As we begin to develop mindfulness, what we can begin to see is the process and not just the content of experience.  One of the main reasons it is important to be mindful of the moment is that without mindfulness we just get locked into those habitual ways of thinking and automatic ways of responding. But the more we see process rather than content (because those habitual ways of responding often relate to content), the more we see that we have choice. The experience of choice, or knowing that we have choice in the moment, is fundamental to reducing our suffering.

Normally we just act automatically and reactively in our daily life, we do not exercise choice. A simple example is that we don’t often notice each time we move, that we are moving to alleviate suffering, that there is a process going on here. When we come on retreats and we are sitting still and not moving we come more face to face with these experiences and rather than automatically react we are able to see this cycle—this process of conditioning leading to reactivity – as well as see that there is also a process of interdependence that supports something different to living on automatic.

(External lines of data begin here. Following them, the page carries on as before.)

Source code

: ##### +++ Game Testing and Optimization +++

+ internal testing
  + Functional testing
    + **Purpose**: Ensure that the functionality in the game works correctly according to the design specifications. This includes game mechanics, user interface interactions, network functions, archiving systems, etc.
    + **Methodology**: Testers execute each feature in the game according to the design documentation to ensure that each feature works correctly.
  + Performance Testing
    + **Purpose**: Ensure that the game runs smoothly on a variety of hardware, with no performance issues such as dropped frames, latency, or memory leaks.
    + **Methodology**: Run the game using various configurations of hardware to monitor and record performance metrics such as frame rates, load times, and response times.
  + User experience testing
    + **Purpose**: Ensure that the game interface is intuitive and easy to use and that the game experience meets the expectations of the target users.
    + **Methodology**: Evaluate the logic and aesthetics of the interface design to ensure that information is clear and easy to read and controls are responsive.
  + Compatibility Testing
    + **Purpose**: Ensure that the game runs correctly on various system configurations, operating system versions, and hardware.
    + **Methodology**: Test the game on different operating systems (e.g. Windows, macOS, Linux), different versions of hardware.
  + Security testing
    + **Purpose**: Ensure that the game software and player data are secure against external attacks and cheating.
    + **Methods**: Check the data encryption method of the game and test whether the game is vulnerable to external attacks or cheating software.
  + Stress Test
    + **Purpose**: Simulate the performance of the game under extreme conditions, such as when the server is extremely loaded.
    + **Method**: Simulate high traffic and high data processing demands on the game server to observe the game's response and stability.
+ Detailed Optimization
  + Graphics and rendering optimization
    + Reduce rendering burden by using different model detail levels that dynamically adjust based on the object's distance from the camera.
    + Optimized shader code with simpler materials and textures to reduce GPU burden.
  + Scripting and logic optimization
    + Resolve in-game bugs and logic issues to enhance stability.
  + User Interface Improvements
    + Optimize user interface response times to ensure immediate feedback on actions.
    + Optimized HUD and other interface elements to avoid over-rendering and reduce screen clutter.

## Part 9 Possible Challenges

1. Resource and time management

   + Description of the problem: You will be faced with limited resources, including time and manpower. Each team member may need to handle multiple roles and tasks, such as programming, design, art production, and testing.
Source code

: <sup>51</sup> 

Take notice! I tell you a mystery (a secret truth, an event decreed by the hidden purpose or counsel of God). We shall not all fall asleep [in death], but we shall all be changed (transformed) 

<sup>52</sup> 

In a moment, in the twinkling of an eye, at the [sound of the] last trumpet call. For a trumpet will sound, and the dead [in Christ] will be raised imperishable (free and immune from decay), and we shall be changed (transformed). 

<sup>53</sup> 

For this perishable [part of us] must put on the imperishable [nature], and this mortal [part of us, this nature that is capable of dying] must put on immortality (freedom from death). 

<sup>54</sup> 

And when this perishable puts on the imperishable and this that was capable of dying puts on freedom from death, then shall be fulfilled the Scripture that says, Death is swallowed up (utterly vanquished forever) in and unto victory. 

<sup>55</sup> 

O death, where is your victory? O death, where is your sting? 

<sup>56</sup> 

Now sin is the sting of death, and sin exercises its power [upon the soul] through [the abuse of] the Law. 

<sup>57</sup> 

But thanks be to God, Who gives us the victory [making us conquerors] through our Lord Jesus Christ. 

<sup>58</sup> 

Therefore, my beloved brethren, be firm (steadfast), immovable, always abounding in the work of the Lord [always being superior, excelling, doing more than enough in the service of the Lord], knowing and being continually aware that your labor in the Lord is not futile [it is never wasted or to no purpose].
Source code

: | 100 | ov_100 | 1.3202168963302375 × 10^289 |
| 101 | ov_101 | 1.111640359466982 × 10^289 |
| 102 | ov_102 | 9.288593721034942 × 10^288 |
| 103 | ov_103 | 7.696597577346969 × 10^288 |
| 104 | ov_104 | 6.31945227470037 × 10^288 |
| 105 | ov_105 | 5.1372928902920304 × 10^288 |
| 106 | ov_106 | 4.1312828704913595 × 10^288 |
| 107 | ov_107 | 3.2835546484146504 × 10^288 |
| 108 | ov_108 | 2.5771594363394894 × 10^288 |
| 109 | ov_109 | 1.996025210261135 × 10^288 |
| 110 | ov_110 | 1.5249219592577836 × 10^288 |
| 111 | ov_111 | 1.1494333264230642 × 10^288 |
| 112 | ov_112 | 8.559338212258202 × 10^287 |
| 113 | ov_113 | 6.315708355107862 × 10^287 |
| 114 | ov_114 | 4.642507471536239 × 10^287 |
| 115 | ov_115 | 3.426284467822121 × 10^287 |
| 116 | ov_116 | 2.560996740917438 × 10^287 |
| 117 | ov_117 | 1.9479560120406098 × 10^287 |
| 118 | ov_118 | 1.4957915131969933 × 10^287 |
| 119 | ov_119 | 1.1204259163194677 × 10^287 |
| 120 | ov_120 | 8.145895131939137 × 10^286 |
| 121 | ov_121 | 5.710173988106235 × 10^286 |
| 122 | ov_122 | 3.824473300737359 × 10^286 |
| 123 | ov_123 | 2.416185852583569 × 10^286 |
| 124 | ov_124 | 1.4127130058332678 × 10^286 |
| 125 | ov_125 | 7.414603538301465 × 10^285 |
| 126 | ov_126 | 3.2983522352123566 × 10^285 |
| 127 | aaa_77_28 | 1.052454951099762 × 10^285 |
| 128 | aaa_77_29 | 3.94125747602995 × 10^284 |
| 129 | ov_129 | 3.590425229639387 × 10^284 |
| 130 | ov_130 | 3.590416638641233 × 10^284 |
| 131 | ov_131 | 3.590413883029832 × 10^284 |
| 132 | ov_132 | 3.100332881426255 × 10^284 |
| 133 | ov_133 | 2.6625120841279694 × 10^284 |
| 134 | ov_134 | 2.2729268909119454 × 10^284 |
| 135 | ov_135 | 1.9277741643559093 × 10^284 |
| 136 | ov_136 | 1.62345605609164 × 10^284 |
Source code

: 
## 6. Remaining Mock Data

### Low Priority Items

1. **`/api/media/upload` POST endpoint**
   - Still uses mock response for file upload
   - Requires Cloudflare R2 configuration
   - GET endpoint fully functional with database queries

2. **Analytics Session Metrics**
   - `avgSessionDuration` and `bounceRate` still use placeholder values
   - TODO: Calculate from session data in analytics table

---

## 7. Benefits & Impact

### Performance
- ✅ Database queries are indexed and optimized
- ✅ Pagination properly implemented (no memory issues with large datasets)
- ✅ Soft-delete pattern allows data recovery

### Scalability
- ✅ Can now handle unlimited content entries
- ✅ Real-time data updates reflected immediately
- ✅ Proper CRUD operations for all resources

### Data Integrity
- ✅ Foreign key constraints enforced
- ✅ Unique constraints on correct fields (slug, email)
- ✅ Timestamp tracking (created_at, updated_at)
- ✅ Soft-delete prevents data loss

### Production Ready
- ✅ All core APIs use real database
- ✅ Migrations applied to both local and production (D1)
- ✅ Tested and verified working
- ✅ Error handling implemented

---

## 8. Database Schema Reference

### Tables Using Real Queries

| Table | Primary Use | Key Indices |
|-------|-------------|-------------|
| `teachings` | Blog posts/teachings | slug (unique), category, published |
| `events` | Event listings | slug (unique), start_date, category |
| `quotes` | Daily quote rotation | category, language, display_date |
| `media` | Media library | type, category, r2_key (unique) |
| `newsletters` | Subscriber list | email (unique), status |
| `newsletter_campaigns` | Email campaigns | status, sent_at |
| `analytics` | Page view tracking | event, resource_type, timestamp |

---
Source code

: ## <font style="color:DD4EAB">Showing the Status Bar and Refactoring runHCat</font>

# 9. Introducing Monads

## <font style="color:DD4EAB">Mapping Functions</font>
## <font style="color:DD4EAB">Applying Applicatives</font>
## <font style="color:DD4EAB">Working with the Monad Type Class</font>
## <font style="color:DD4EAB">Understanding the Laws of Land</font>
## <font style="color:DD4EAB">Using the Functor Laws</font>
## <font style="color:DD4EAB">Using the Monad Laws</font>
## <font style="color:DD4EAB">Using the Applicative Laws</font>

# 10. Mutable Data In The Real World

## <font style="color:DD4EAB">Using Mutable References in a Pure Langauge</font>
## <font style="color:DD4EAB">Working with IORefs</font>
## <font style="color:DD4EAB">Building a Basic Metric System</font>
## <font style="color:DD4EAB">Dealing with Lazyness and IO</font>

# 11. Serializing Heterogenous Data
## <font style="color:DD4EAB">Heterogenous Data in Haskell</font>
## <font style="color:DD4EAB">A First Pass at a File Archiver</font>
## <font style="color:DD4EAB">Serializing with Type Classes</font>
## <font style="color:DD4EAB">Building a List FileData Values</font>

Process is not linear – it is about interconnectedness, interdependence.  When we truly know this, experientially through practise not intellectually through thought, this understanding sets us free.

Lynne Bousfield has been studying and practising Insight meditation for almost 40 years having commenced in Bodh Gaya, India in 1975. Since 1980 she has returned to Burma regularly to undertake intensive practice and develop her understanding of meditation and Buddhist psychology. She helped establish Vipassana Meditation in Australia and was the co-founder of the Blue Mountains Insight Meditation Centre (BMIMC) near Sydney. She teaches meditation retreats and courses regularly in Australia and overseas.

Lynne began working as a clinical psychologist in Sydney in 1992 and has developed a unique combination of skills from her meditation and clinical training to assist clients to apply mindfulness to loosen the grip of distressing emotions and transform daily suffering into a happier, engaged life.